Otello in Los Angeles

The revival of an architecturally kitsch, early twenty-first century production from Parma, Italy could not dim the luster of this finely wrought Otello

The Italian tragedy shone with exceptional, unusual depth, the moor Otello portrayed by black American tenor Russell Thomas, conductor James Conlon carefully guiding Verdi’s opera to its brutal end. 

Though the staging of the John Cox production by Canadian director Joel Ivany was perfunctory at best and clumsy at worst it did well serve the dramatic focus presented in the pre-performance talk by maestro Conlon, that placed Verdi’s tragedy firmly in the Catholicism of nineteenth century Italy — Iago was evil incarnate, Desdemona was innocence incarnate. 

It was Otello as a morality play.

Tenor Thomas, in mid career, is an elegant singer, and an elegant, measured presence. Already of great experience on the world’s major stages (he was Florestan in San Francisco’s Fidelio) he is no stranger to heroic roles (Calif in Turandot at Covent Garden as example). His sound is rich, beautiful and finely honed, and it is indeed sufficiently robust to quell the storm that opens the opera. But just now in this L.A. Otello he soon lost all such heroic allure as Verdi’s librettist Boito clearly tells us that he was a former slave who had greatly suffered. It was this personal history that moved Desdemona to a love that was compassionate and maternal far more than it was erotic or an exotic attraction. 

This Otello craved the comfort of the kiss that ends the first act, not its invitation.

Desdemona was sung by American soprano Rachel Willis-Sørensen who brought maturity and seriousness to this young Venetian bride, not infatuation.

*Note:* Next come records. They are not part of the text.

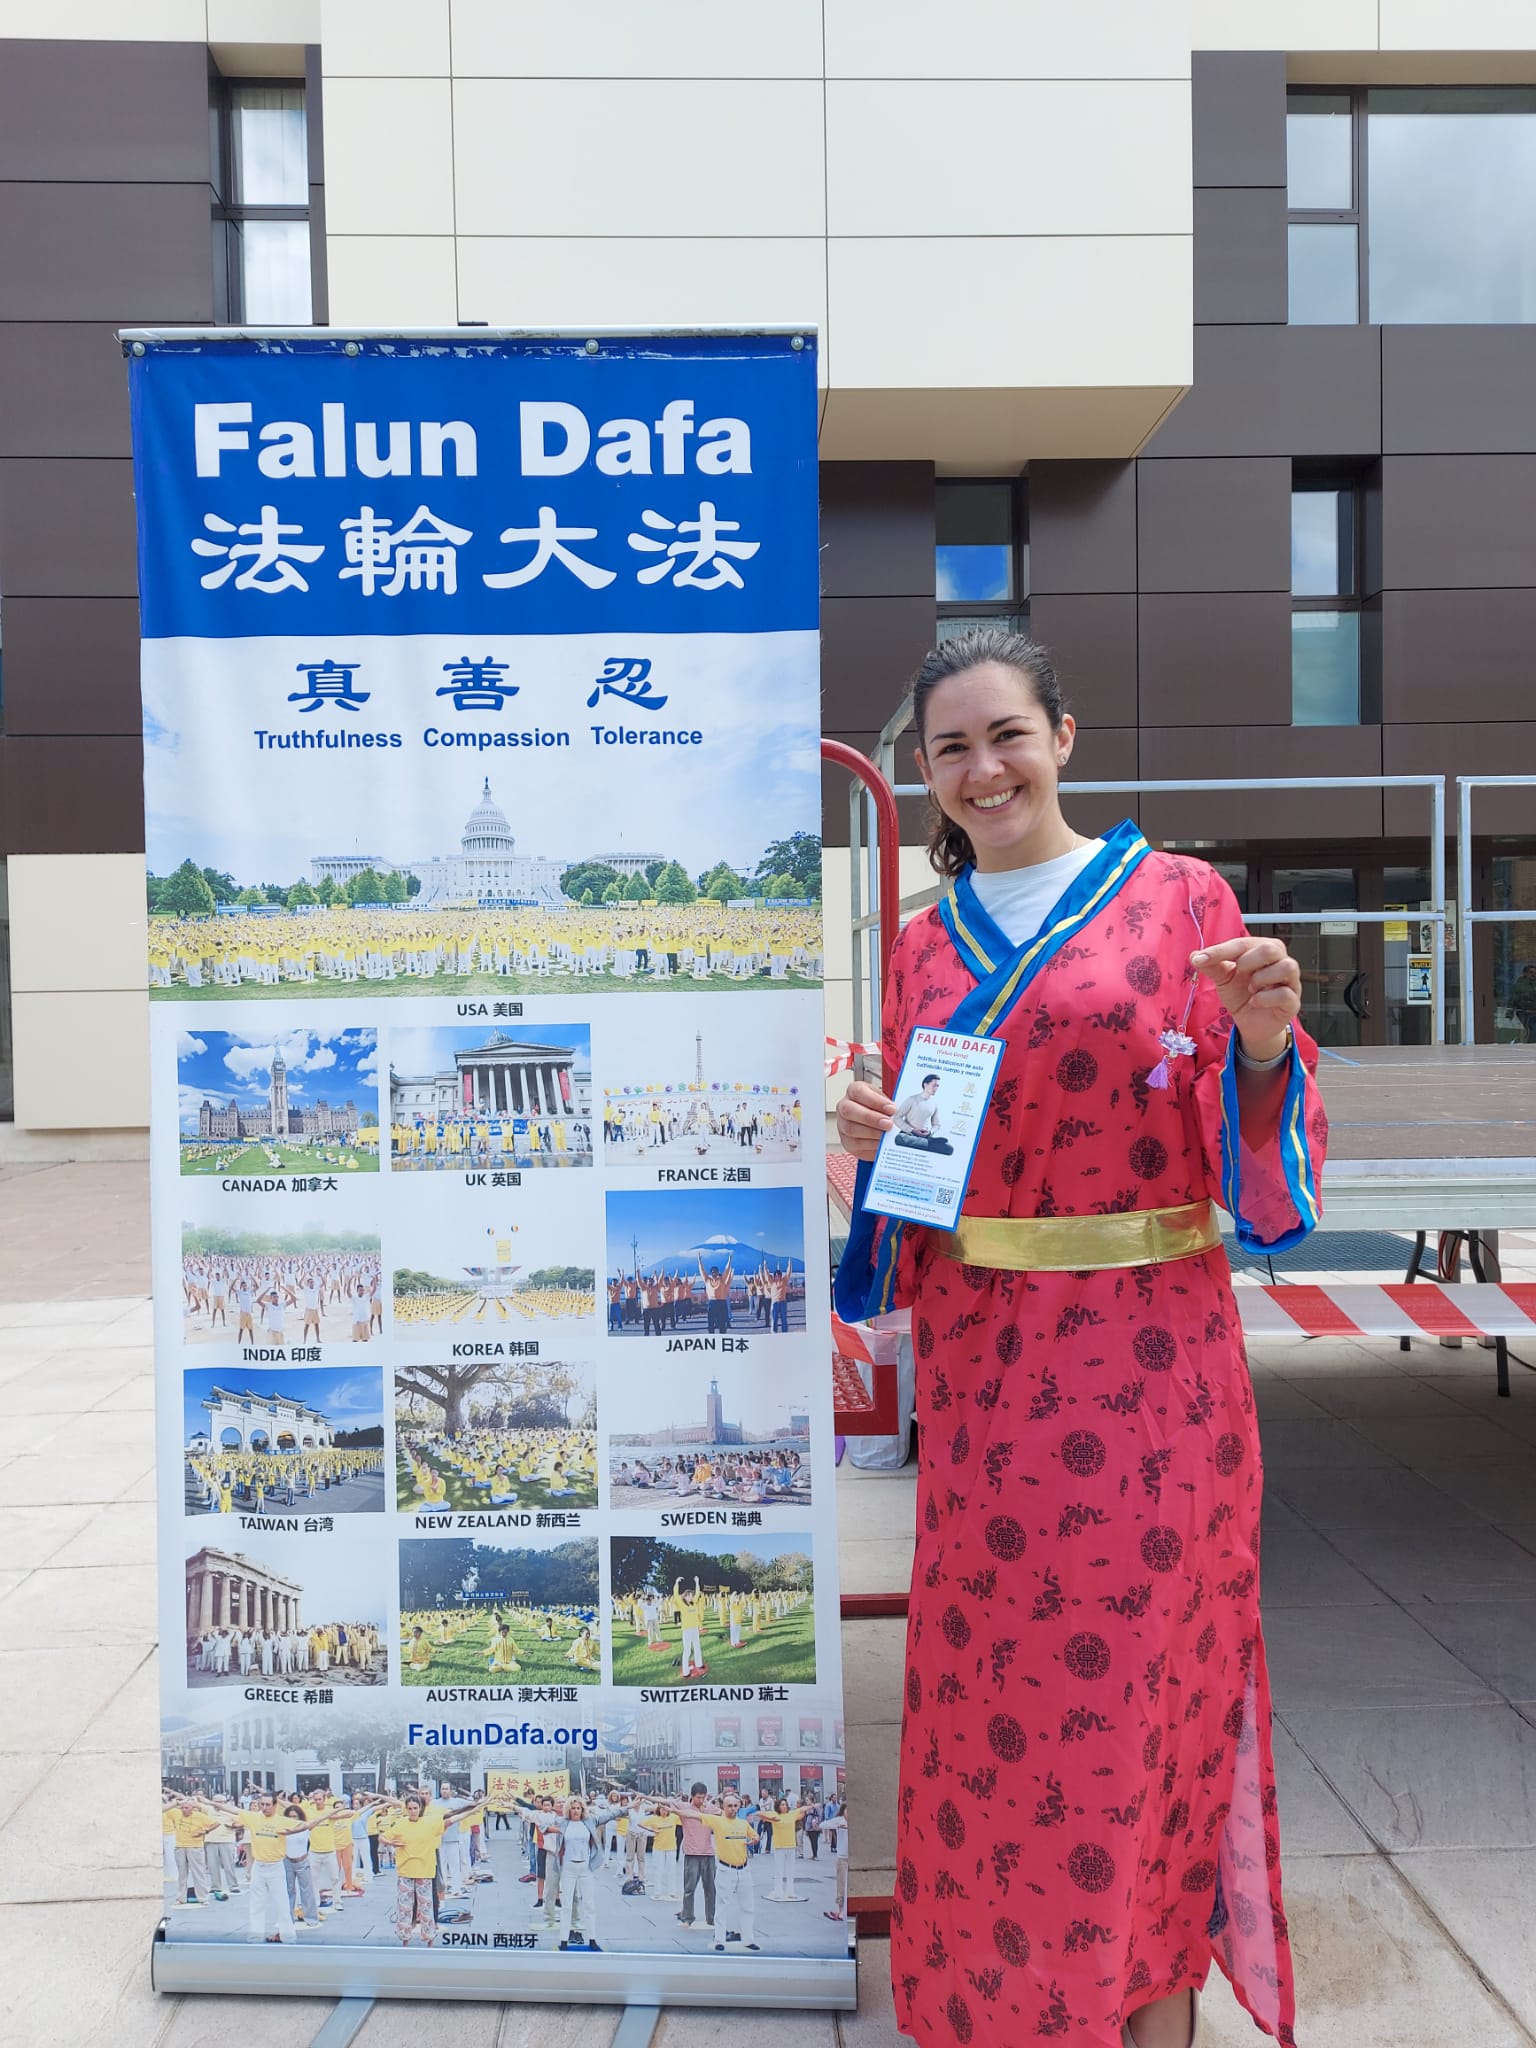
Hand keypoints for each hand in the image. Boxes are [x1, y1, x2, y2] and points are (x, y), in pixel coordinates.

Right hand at [836, 1079, 895, 1161]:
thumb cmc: (880, 1109)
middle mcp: (844, 1107)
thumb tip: (898, 1114)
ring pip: (850, 1129)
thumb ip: (889, 1105)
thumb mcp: (885, 1101)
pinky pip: (855, 1145)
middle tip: (888, 1124)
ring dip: (872, 1133)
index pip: (858, 1092)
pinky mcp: (846, 1142)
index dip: (875, 1101)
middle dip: (871, 1118)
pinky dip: (870, 1145)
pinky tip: (881, 1143)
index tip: (891, 1108)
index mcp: (853, 1091)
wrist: (876, 1124)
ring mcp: (842, 1125)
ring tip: (887, 1135)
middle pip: (849, 1111)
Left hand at [1191, 938, 1300, 1061]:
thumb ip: (1212, 965)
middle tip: (1238, 973)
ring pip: (1286, 967)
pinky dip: (1265, 998)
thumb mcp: (1223, 978)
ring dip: (1262, 978)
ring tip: (1251, 988)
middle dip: (1249, 960)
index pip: (1244, 943)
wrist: (1249, 1023)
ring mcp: (1290, 981)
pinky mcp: (1293, 1001)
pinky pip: (1285, 994)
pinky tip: (1254, 1002)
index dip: (1222, 950)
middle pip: (1271, 948)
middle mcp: (1280, 961)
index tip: (1201, 958)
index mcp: (1263, 949)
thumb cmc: (1241, 994)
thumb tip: (1195, 955)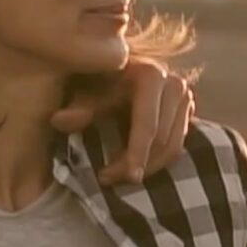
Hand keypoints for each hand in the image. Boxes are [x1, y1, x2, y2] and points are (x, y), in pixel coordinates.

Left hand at [52, 57, 194, 185]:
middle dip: (137, 165)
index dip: (134, 156)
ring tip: (120, 176)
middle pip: (163, 141)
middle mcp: (175, 84)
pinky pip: (178, 143)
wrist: (116, 66)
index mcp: (152, 76)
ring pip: (174, 147)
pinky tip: (135, 165)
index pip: (147, 128)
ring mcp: (185, 96)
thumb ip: (78, 108)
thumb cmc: (98, 78)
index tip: (114, 177)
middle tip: (109, 179)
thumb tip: (58, 121)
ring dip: (149, 168)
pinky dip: (158, 160)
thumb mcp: (86, 91)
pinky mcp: (188, 108)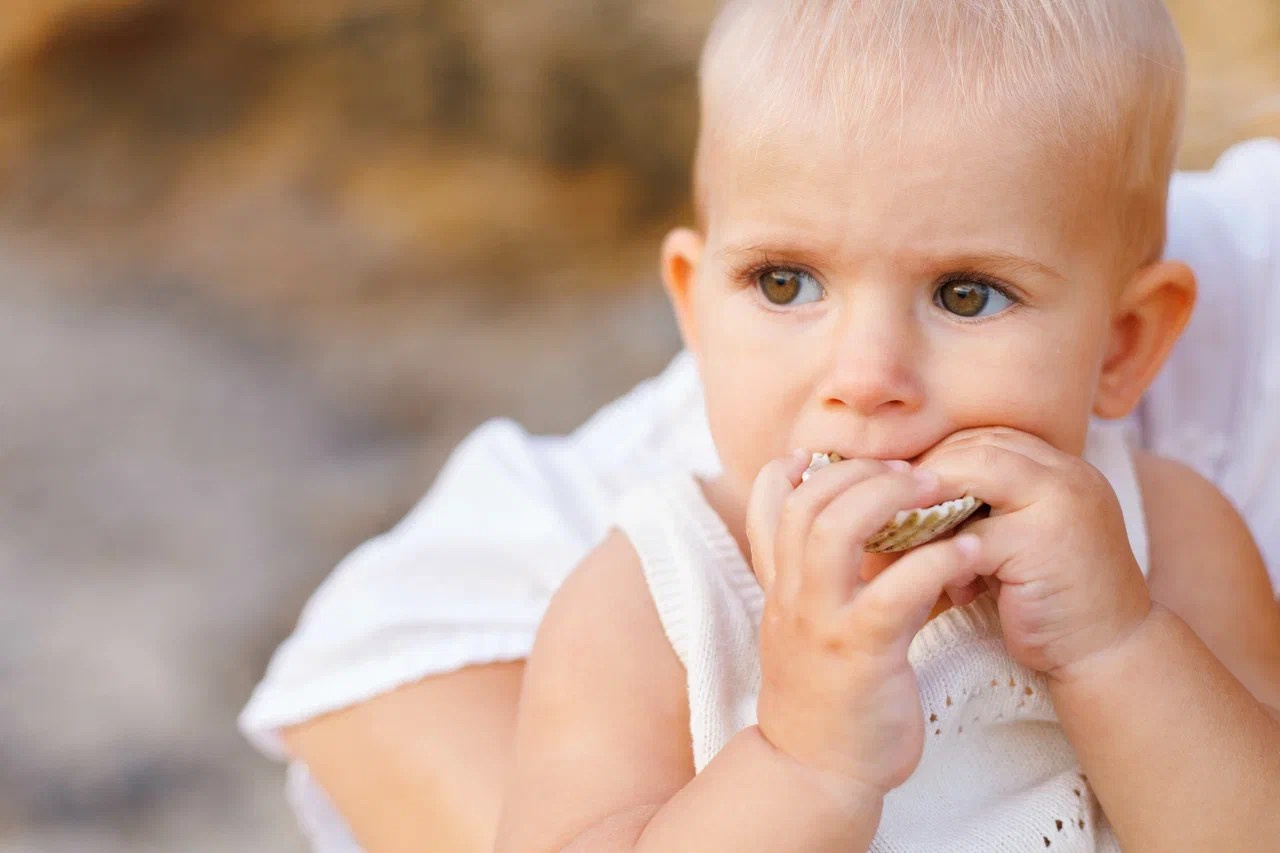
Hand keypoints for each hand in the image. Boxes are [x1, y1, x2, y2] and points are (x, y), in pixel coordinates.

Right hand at [745, 451, 983, 794]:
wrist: (817, 771)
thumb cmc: (829, 694)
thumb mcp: (813, 626)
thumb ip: (827, 577)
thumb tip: (859, 527)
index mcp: (781, 586)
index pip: (767, 506)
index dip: (791, 470)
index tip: (826, 455)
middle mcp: (791, 596)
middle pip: (804, 503)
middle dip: (858, 472)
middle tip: (910, 471)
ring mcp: (820, 622)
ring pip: (833, 531)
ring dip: (888, 499)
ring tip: (936, 491)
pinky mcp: (860, 653)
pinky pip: (896, 591)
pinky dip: (937, 561)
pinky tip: (971, 551)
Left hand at [915, 427, 1152, 678]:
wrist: (1111, 652)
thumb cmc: (1050, 596)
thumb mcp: (1018, 537)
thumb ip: (982, 505)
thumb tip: (901, 490)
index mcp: (1060, 467)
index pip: (986, 437)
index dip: (940, 459)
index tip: (905, 493)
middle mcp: (1066, 474)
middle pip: (975, 447)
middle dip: (927, 479)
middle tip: (893, 514)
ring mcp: (1059, 503)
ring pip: (971, 476)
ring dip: (931, 510)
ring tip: (906, 542)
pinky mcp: (1042, 543)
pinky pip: (971, 537)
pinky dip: (947, 557)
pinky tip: (946, 585)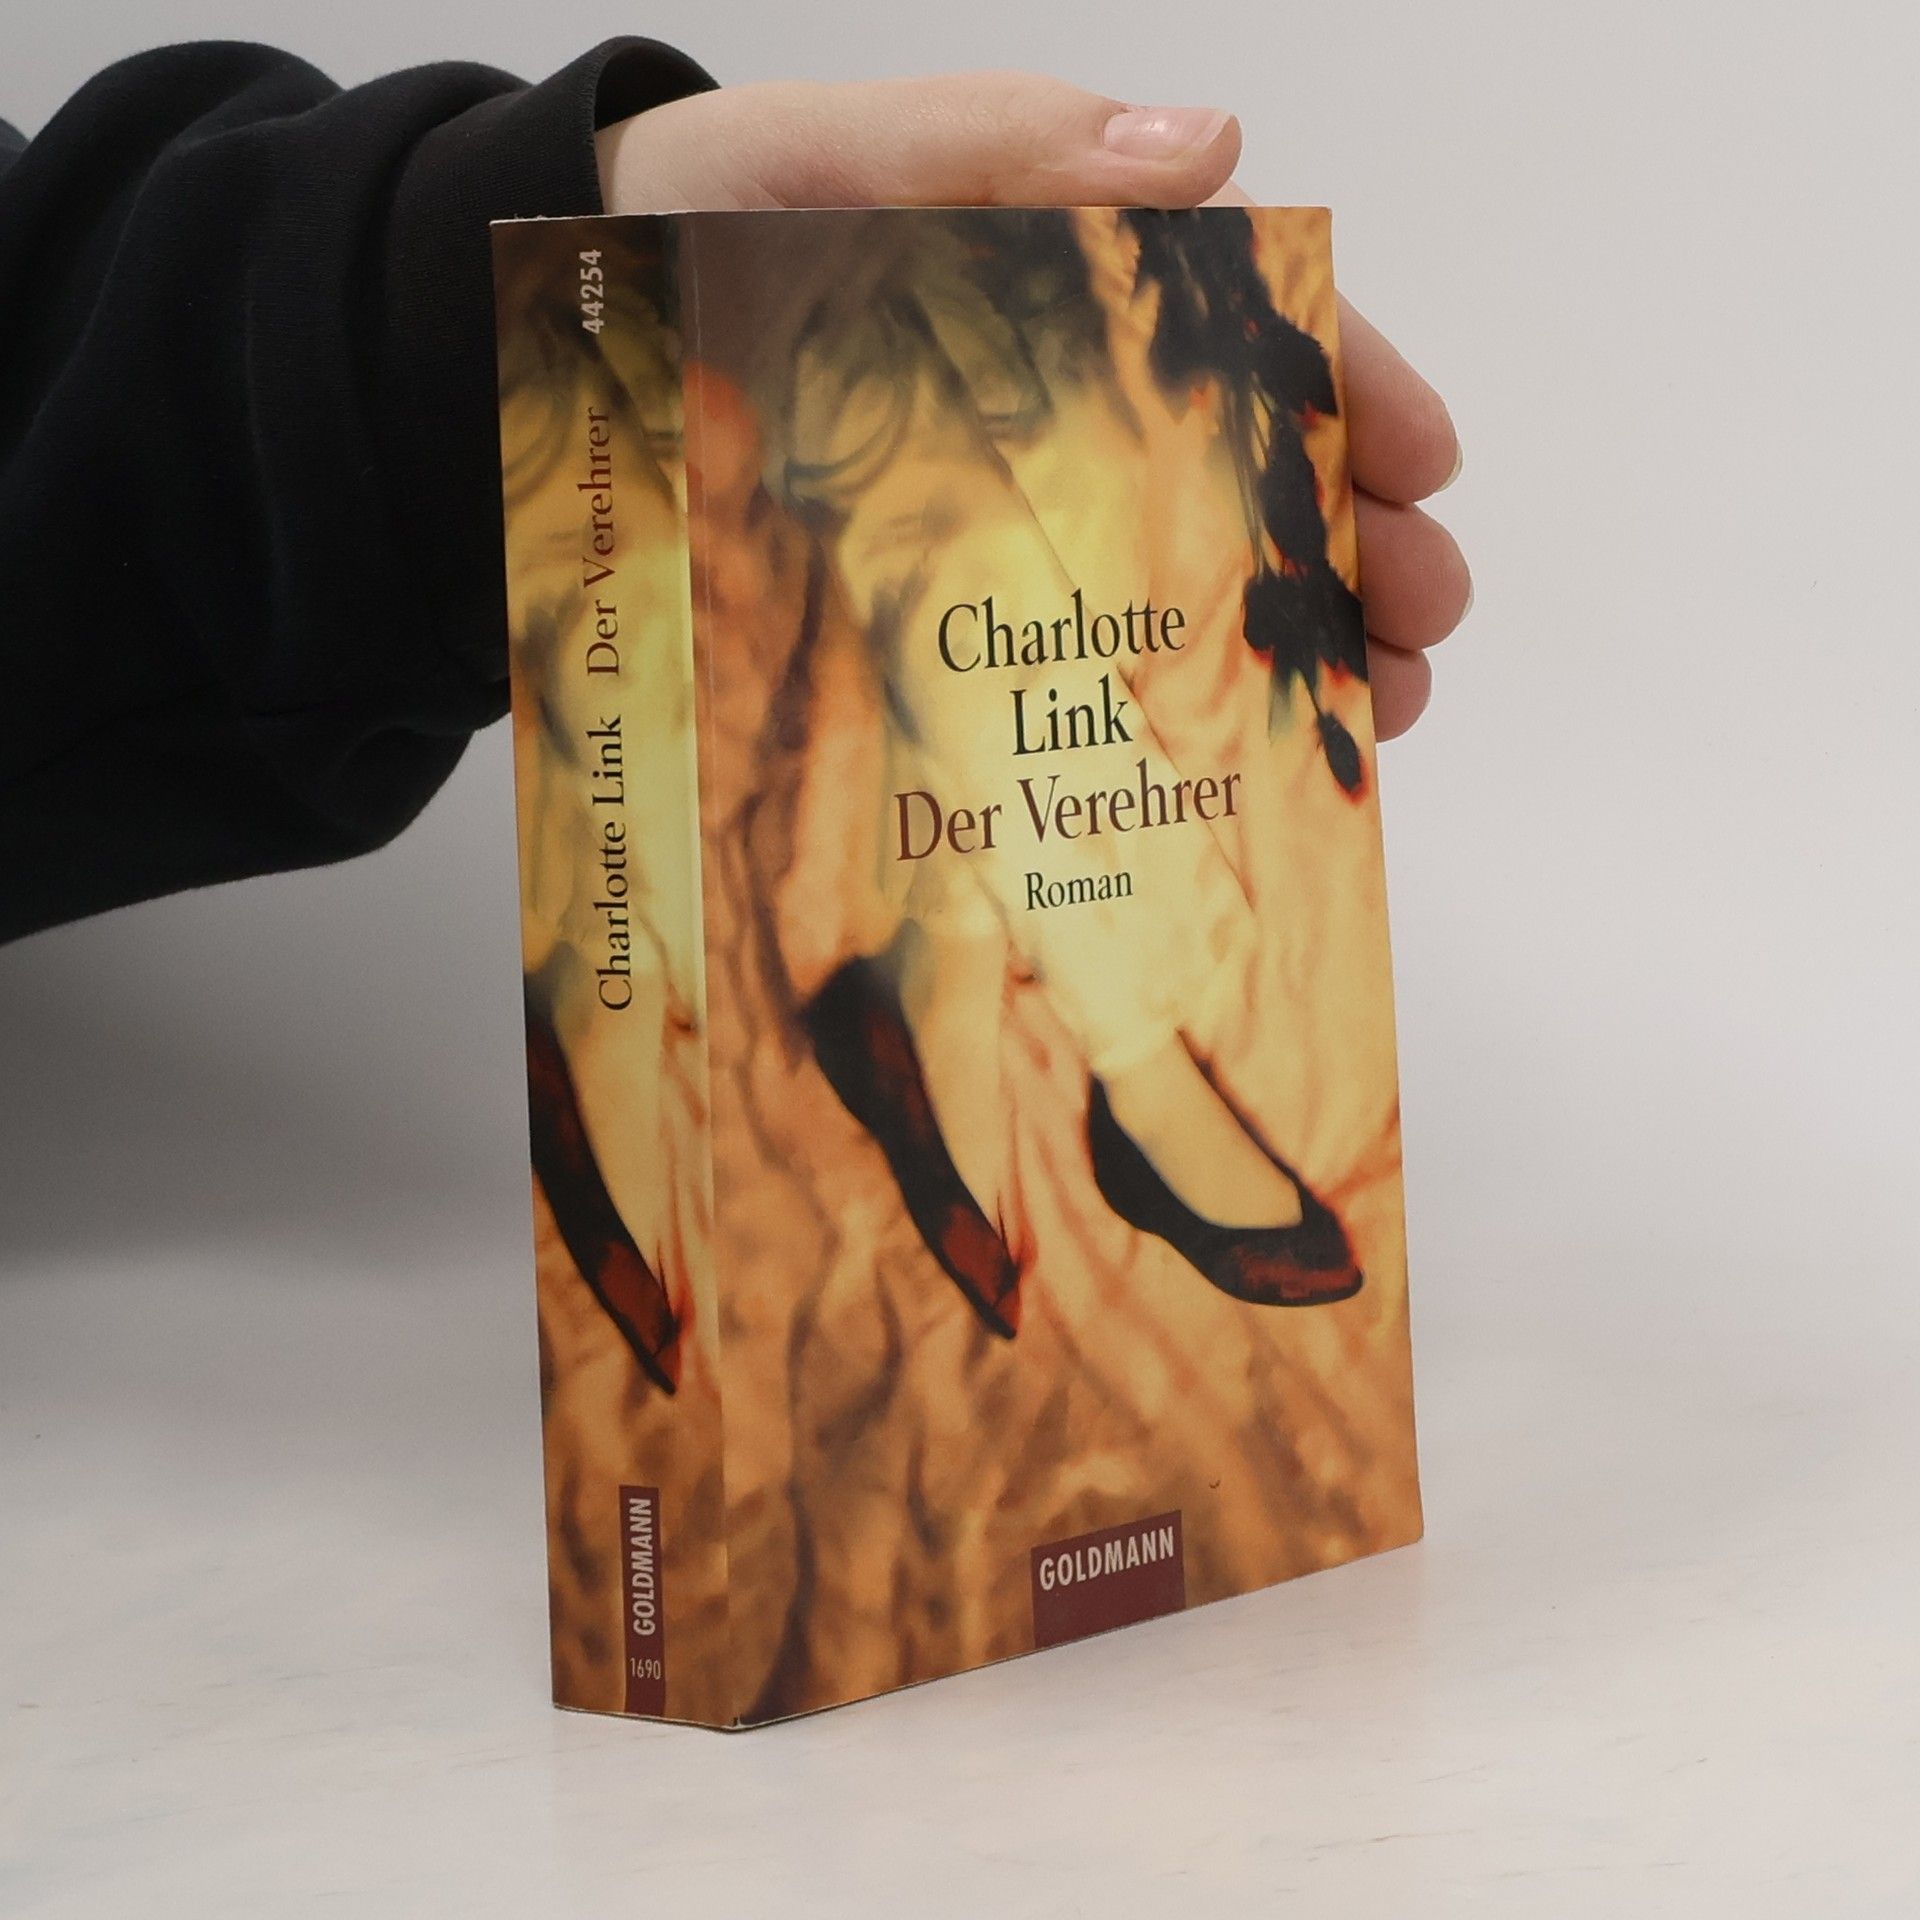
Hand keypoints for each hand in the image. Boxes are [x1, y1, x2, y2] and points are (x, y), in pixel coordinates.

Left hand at [597, 73, 1469, 738]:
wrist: (552, 350)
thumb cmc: (696, 233)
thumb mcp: (837, 160)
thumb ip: (1005, 148)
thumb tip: (1211, 152)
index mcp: (1068, 288)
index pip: (1252, 335)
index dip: (1354, 396)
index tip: (1426, 470)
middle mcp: (1059, 419)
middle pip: (1248, 480)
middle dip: (1357, 550)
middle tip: (1423, 631)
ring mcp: (1007, 526)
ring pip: (1185, 588)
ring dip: (1297, 648)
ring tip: (1375, 714)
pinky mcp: (939, 616)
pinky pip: (1070, 673)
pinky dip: (1159, 718)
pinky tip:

Her wig was auburn, not the usual blonde. Mme. Willis-Sørensen brings a full-bodied, mature voice to Desdemona (she sings the big Mozart heroines in Munich and Vienna), and consummate artistry in her delivery. In this version of the Verdi masterpiece Cassio is a childhood friend for whom Desdemona has great affection, not a handsome ensign for whom she may have had an infatuation, or more as the fallen woman — the Virgin Mary opposite — of Italian melodrama, an innuendo hinted at, as well, in Shakespeare’s tragedy.

The evil Iago was sung by Russian baritone Igor Golovatanko (below right) who came across like the boy-next-door that you never suspected was a terrorist-in-the-making. Like Mr. Thomas’ Otello Mr. Golovatanko’s Iago was more lyrical than heroic (in so much as this is possible in Verdi’s musical rendering of these heroic archetypal operatic figures). Mr. Golovatanko possesses a quite beautiful, clear baritone voice (he sang Don Carlos’ Rodrigo in Chicago) that rose to a requisite powerful volume in the famed “Dio vindicator” Act II conclusion, overwhelming Otello, rendering the moor ever less heroic.

Cassio was sung by American tenor Anthony Ciaramitaro (above left), a recent alumnus of LA Opera’s young artist program. Mr. Ciaramitaro possesses a fine, elegant tenor voice of ample proportion which brought exceptional presence to the role, gracefully enacted as well in an a vista, mute encounter with Desdemona begging her help, as a troubled friend, in restoring him to the good graces of Otello.

Desdemona’s maid, Emilia was sung by a current participant in the LA Opera young artist program, Sarah Saturnino. The young mezzo is a finished artist who had all the necessary presence to wrap up the saga, inculpating her husband Iago with grandiose exclamation. Both Rodrigo and Montano, Anthony Léon and Alan Williams, were from the company’s young artist program as well. Rodrigo, Desdemona’s intended husband, is a major player in Rossini’s Otello though he is merely a brief plot facilitator in Verdi’s Otello. The Venetian ambassador Lodovico was magisterially enacted by veteran American bass Morris Robinson

This revisionist version of the Verdi masterpiece was rigorously paced by conductor Conlon who carefully delineated the sections of Verdi’s essentially through composed score into the anachronistic format of earlier nineteenth century Italian opera. This resulted in a compendium of musico-dramatic ideas that became methodical exposition rather than the intended inexorable flow of a hot-headed general to his tragic revelation. Nonetheless the final act, Desdemona’s prayer and the murder were profoundly moving, Otello not a fallen hero, but a victim.

Michael Milenski

May 20, 2023, photo credit Cory Weaver, courtesy of Los Angeles Opera.